All sweet girly names for your adorable girl 

ETA: Maisy & Neesha ;D


----------



## Corpseflower (Jun 12, 2009)

Macy
LouLou
Beasley
Lily
Nena


That's all I can come up with off the top of my head.


----------



## sk8rat (Jun 28, 2009)

my name suggestions are

Ice
Herminie
coolkid
jade
suger


----------



## mink (Jun 24, 2007)

cute, himi dumbo!
Hmm... I say..

Smidge ^_^


----------



## Siwain (Feb 25, 2008)

Juno
June
Apple


----------



## Iron Gypsy (Jun 25, 2009)

Awwh, what a sweety.

I do like Apple or Jade.


----------



## cheyenneobvious (Jun 29, 2009)

we are getting a girl that looks the EXACT same tomorrow and we chose the name hope for her.

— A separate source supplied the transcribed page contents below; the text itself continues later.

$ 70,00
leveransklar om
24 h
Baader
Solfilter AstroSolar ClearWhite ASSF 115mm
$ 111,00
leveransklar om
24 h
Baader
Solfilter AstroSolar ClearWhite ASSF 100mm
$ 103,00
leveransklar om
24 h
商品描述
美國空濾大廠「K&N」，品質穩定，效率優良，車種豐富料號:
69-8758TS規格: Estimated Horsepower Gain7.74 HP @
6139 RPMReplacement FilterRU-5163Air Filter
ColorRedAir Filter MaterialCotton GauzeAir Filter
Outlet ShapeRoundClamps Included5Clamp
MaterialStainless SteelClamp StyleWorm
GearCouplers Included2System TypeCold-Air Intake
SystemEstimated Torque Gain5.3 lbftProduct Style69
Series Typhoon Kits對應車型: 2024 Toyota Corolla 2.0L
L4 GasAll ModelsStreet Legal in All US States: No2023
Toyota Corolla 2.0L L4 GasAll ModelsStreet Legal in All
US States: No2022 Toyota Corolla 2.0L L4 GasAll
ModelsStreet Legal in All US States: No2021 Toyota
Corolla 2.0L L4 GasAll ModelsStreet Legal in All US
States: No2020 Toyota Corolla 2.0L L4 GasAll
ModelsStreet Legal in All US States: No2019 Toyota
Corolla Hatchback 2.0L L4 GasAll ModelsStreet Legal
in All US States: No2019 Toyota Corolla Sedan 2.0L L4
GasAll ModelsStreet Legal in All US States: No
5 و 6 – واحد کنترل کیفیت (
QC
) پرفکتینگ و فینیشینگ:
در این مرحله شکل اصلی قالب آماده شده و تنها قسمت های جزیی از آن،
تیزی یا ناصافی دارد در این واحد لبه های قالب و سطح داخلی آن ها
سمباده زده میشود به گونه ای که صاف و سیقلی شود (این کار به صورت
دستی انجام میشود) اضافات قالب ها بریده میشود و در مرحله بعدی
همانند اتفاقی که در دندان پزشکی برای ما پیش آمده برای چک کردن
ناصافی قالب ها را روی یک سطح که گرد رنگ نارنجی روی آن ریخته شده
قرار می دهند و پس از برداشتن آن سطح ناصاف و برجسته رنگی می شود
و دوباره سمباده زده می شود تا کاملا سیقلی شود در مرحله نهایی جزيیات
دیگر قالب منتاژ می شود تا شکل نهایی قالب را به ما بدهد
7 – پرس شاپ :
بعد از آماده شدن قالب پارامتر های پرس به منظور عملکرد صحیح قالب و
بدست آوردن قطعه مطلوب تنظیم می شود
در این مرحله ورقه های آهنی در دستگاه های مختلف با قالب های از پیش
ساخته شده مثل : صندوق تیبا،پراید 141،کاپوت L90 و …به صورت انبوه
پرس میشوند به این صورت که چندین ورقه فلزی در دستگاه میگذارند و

its funny someone mentioned angel though, thats the first name we were going to call her before my mom mentioned the name hope.


----------



## chiklet1503 (Jun 12, 2009)

I love the name Jasmine


----------



## Maple (Jun 9, 2008)

I would say these are cute names:
1.Bella
2.Snowball
3.Bubble(s)
4.Peanut
5.Cheerio
6.Sweetie

I really like Cheerio!!


----------



## Kinsey (Jun 14, 2009)

hmmm, 
Opal
Starshine
Angel
Samantha
Lilly
Ariel
Dancer

(all i can think of off the top of my head that are realistic names )


----------



## Bomileloed (Jul 4, 2009)

At the top of my head:

Chloe
Madeline
Sookie


----------



## FeffOx (Feb 8, 2009)

Bomileloed said:


> At the top of my head:
> 
> Chloe
> Madeline
> Sookie


Hehe, my boys name is Sooky (because he _was_ a big sook, guess he didnt like the name and changed haha) but I spell it with a y ;D


----------



## Bomileloed (Jul 4, 2009)

FeffOx said:


> Bomileloed said:
> 
> 
> > At the top of my head:
> ...


Haha what a small world it us ^^


----------



## FeffOx (Feb 8, 2009)

Bomileloed said:


> FeffOx said:
> 
> 
> > Bomileloed said:
> ...


Yeah


----------



## SpinningLoafers (May 7, 2009)

Posey (like parker posey..its soo cute!)
Bella
Coraline
Remedy (Rem)
Emma
Elizabeth (Liza, Lizzy)
Lillian (Lilly)
Adeline (Addy)
Johanna
Josey
Zoey


----------